In their Second Amended Complaint, Plaintiffs here, unlike the plaintiffs in either McMullen or Schroeder, are not seeking to hold McIntosh County liable for the discriminatory actions of one its departments. Instead, Plaintiffs now allege that the Board of Commissioners received federal funds and that it then directly used those funds in a way that was discriminatory against Plaintiffs. (Doc. 206, pp. 75–78.) According to the Second Amended Complaint, McIntosh County did not have a separate and discrete "agency, office, or department" authorized and charged with allocating federal funds. (Id. at p. 76.) Borrowing the parlance from Schroeder, Plaintiffs' Title VI claim does not assert a challenge against the County as a whole for actions by some "little crann[y]" or department within the County government, but instead, as the County acknowledges, it asserts a challenge against the County for actions undertaken directly by that "governing authority" itself (the County through its Board of Commissioners). (Doc. 211, p. 4.) Therefore, this case is fundamentally distinguishable from McMullen and Schroeder.
The Tenth Circuit has dealt with the issue of interpreting "program or activity" in the context of suing a county board of commissioners for direct acts of discrimination, and its analysis supports the Court's conclusion here.

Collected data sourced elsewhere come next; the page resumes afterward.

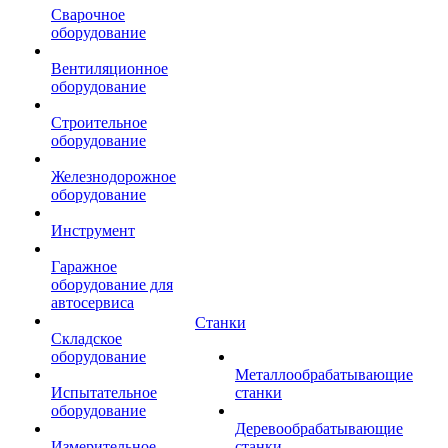
Сварочное
оборудование
Вентиляционное
оборудование
Строительное
оборудование
Железнодорожное
оборудование
Инструмент
Гаражное
оборудование для
автосервиса
Станки
Складское
оборудование
Металлообрабатывающие
Испытательное
станки
оборудование
Деревообрабатывающие
Измерительное
станки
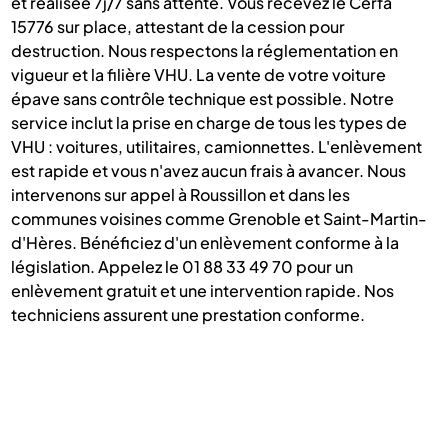
et réalisée 7j/7 sans attente. Vous recevez le Cerfa
15776 sur place, attestant de la cession pour
destruction. Nous respectons la réglementation en
vigueur et la filière VHU. La vente de votre voiture
épave sans contrôle technique est possible. Notre
service inclut la prise en charge de tous les types de
VHU : voitures, utilitaires, camionnettes. L'enlèvement
est rapide et vous n'avez aucun frais à avancer. Nous
intervenons sur appel à Roussillon et dans les
communes voisines comme Grenoble et Saint-Martin-
d'Hères. Bénéficiez d'un enlèvement conforme à la
législation. Appelez le 01 88 33 49 70 pour un
enlèvement gratuit et une intervention rapide. Nos
techniciens assurent une prestation conforme.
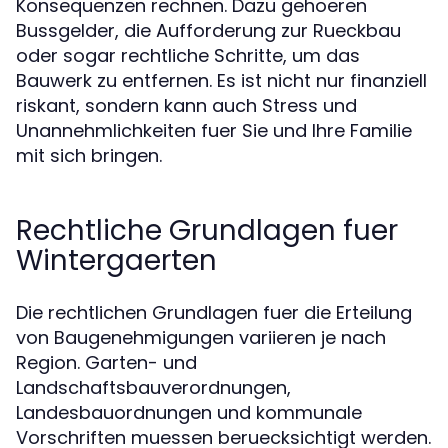
Konsequenzen rechnen. Dazu gehoeren
Bussgelder, die Aufforderung zur Rueckbau
oder sogar rechtliche Schritte, um das
Bauwerk zu entfernen. Es ist nicht nur finanziell
riskant, sondern kann auch Stress und
Unannehmlichkeiten fuer Sie und Ihre Familie
mit sich bringen.
Rechtliche Grundlagen fuer
Wintergaerten
Die rechtlichen Grundlagen fuer die Erteilung
von Baugenehmigungen variieren je nach
Region. Garten- und
Landschaftsbauverordnungen,
Landesbauordnungen und kommunale
Vorschriften muessen beruecksichtigt werden.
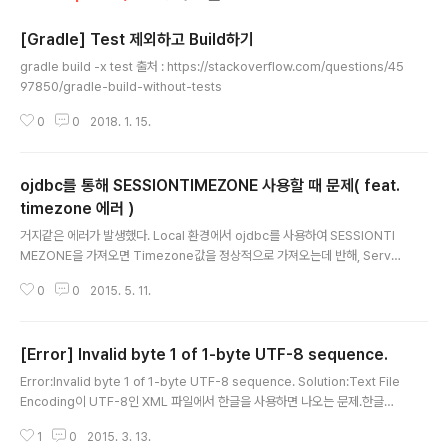
[Gradle] Test 제외하고 Build하기
글 내용
gradle build -x test 출처 : https://stackoverflow.com/questions/45
97850/gradle-build-without-tests
0
0
2018. 1. 15.
ojdbc를 통해 SESSIONTIMEZONE 사용할 때 문제( feat.
timezone 에러 )
글 내용
거지같은 에러가 발생했다. Local 환경에서 ojdbc를 사용하여 SESSIONTI
MEZONE을 가져오면 Timezone값을 정상적으로 가져오는데 반해, Server
환경에서 SESSIONTIMEZONE을 가져오면 +9가 아닌 0값을 가져오는 문제
0
0
2015. 5. 11.
가 발생했다. 결론부터 얘기하자면, 사용하는 ojdbc14.jar 파일의 버전이 달랐
던 것. 서버 환경에서는 9.0.2.0.0 버전의 ojdbc14.jar 파일이 설치되어 사용
되었고 로컬 환경에서는 10.2.0.5.0 버전을 사용 중에 있었다. SESSIONTIM
[Error] Invalid byte 1 of 1-byte UTF-8 sequence.
EZONE 함수를 사용하려면 9.x 버전 말고 10.x대 이상의 버전을 사용해야 할
글 내용
것이다.어떤 식으로 문제가 발생하냐면.. 다음과 같은 코드를 9.x대의 ojdbc를
Error:Invalid byte 1 of 1-byte UTF-8 sequence. Solution:Text File
사용할 때, 10.x대의 ojdb..
Encoding이 UTF-8인 XML 파일에서 한글을 사용하면 나오는 문제.한글을
지우던지 Validation 체크를 없애면 됨. 아니면 확실하진 않지만 EUC-KR으로
1
0
2015. 3. 13.
변경하면 될 듯.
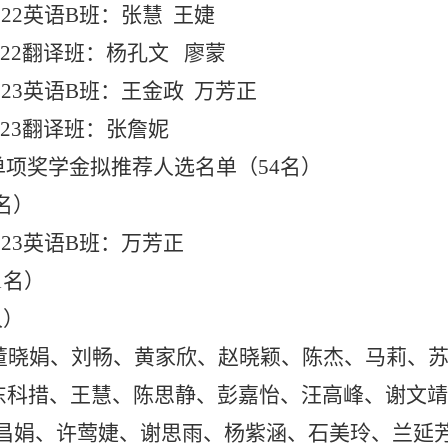
琦
22
英语
B
班：张慧 王婕
22
翻译班：杨孔文 廖蒙
乐
23
英语
B
班：王金政 万芳正
23
翻译班：张詹妮
单项奖学金拟推荐人选名单（
54
名）
名）
蕾
23
英语
B
班：万芳正
1
名）
人）
董晓娟、刘畅、黄家欣、赵晓颖、陈杰、马莉、
东科措、王慧、陈思静、彭嘉怡、汪高峰、谢文靖
昌娟、许莺婕、谢思雨、杨紫涵、石美玲、兰延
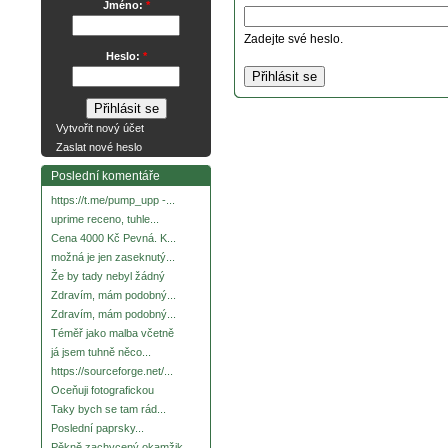
Jméno:
*
Zadejte své heslo.
Heslo:
*
Vytvořit nový účet
Zaslat nové heslo
Poslední komentáře
https://t.me/pump_upp -...
uprime receno, tuhle...
Cena 4000 Kč Pevná. K...
možná je jen zaseknutý...
Že by tady nebyl žádný
Zdravím, mám podobný...
Zdravím, mám podobný...
Téměř jako malba včetně
já jsem tuhně něco...
https://sourceforge.net/...
Oceňuji fotografickou
Taky bych se tam rád...
Poslední paprsky...
Pěkně zachycený okamžik.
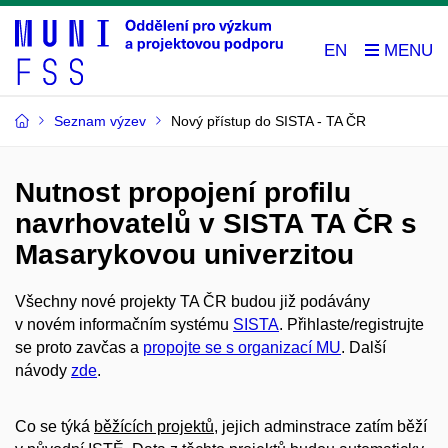
EN
Seznam výzev
Nový přístup do SISTA - TA ČR
Nutnost propojení profilu
navrhovatelů v SISTA TA ČR s
Masarykovou univerzitou
Všechny nové projekty TA ČR budou již podávány
v novém informačním systému
SISTA
. Přihlaste/registrujte
se proto zavčas a
propojte se s organizací MU
. Další
návody
zde
.
Co se týká
běžících projektů
, jejich adminstrace zatím běží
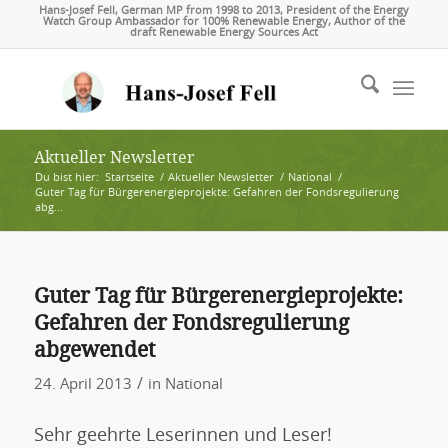
Hans-Josef Fell, German MP from 1998 to 2013, President of the Energy
Watch Group Ambassador for 100% Renewable Energy, Author of the
draft Renewable Energy Sources Act
Aktueller Newsletter
Du bist hier:
Startseite
/
Aktueller Newsletter
/
National
/
Guter Tag für Bürgerenergieprojekte: Gefahren der Fondsregulierung
abg...
Guter Tag für Bürgerenergieprojekte:
Gefahren der Fondsregulierung
abgewendet
/
24. April 2013
in
National
Sehr geehrte Leserinnen und Leser!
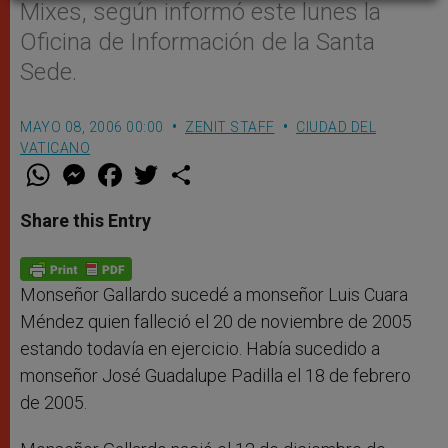
Mixes, según informó este lunes la
Oficina de Información de la Santa
Sede.
MAYO 08, 2006 00:00
ZENIT STAFF
CIUDAD DEL
VATICANO
W
M
F
T
S
h
e
a
w
h
a
s
c
i
a
t
s
e
t
r
Share this Entry
s
e
b
t
e
A
n
o
e
p
g
o
r
p
e
k
r
Monseñor Gallardo sucedé a monseñor Luis Cuara
Méndez quien falleció el 20 de noviembre de 2005
estando todavía en ejercicio. Había sucedido a
monseñor José Guadalupe Padilla el 18 de febrero
de 2005.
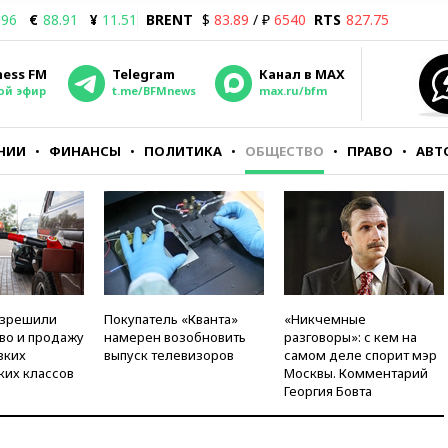
.96
€
88.91
¥
11.51
BRENT
$
83.89
/ ₽
6540
RTS
827.75
ness FM
Telegram
Канал в MAX
ой эфир
t.me/BFMnews
max.ru/bfm
НИИ
ФИНАНСЫ
ПОЛИТИКА
ОБЩЕСТВО
ПРАВО
АВТ
азрешили
Покупатель «Кванта»
«Никчемные
во и продажу
намерен возобновить
разговоры»: с кем на
зких
выпуск телевизоров
самом деле спорит мэр
ких классов
Москвы. Комментарий
Георгия Бовта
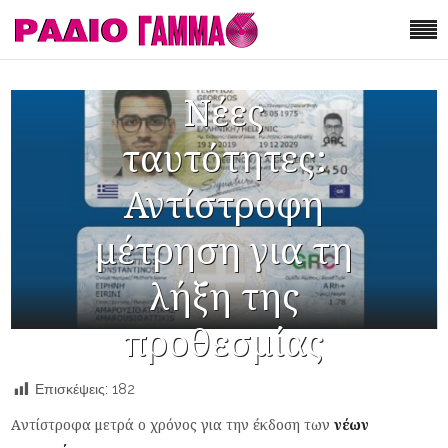
Νέες
ταυτότητες:
Αντίστροφη
μέτρηση για τη
λήξη της
προθεσμίας
Επισκέψεις:
182
Aντίστροφα μετρά ο χρόνος για την έκδοση των
νέων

See Bentley v. Cleveland Cty. Bd. of Cty. Comm'rs, 41 F.3d 600 (10th Cir. 1994). In Bentley, the plaintiff sued the county board of commissioners, arguing that their decision to fire him was discriminatory and violated the Rehabilitation Act. Id. at 601. The county, citing Schroeder in support, argued that it was "not a covered ‘program or activity’ because Congress did not intend entire county governments to be programs or activities as defined in the Act." Id. at 603. The Tenth Circuit, considering both subsections (1)(A) and (1)(B) of the definition, rejected this argument because the county (through its board of commissioners)—as opposed to some sub-unit of the county government—was one of the "very parties [plaintiff] claim[ed] discriminated against him." Id.
The issues and facts in this case bring it squarely within the Tenth Circuit's reasoning in Bentley. Here, Plaintiffs are suing McIntosh County, through its Board of Commissioners, for directly allocating federal funds in allegedly discriminatory ways. Subsection (1)(B)'s definition of "program or activity," which the Eleventh Circuit implicitly recognized includes entire government entities, covers this type of discriminatory conduct. See 42 U.S.C. § 2000d-4a(1)(B) ("[T]he term ‘program or activity’ ... mean[s] all the operations ... of the entity of such State or local government that distributes such assistance ....") (emphasis added). It is also consistent with district court decisions allowing Rehabilitation Act suits against city councils. See, e.g., Am. Ass'n of People with Disabilities v. Smith, 227 F. Supp. 2d 1276, 1293 (M.D. Fla. 2002) (holding that the city council could be sued for spending federal funds on voting machines that disabled individuals could not use). Moreover, an alternative holding dismissing Plaintiffs' claim would allow a county to avoid Title VI liability simply by conducting all its discriminatory practices through its board of commissioners instead of one of its departments. Thus, for all the reasons given above, the Court finds Plaintiffs have made out a valid claim under Title VI against McIntosh County by and through its Board of Commissioners sufficient to survive the County's Motion to Dismiss. The Court therefore DENIES the County's Motion to Dismiss Plaintiffs' Title VI claim, and Count IV stands.
CONCLUSION
In light of the foregoing, the Court GRANTS IN PART and DENIES IN PART McIntosh County's Motion to Dismiss, (doc. 211). To the extent Counts I, II, and III seek relief based on McIntosh County allegedly conducting unequal tax appraisals, those Counts are DISMISSED . Count IV, however, will stand against Defendant McIntosh County.
SO ORDERED , this 17th day of January, 2020.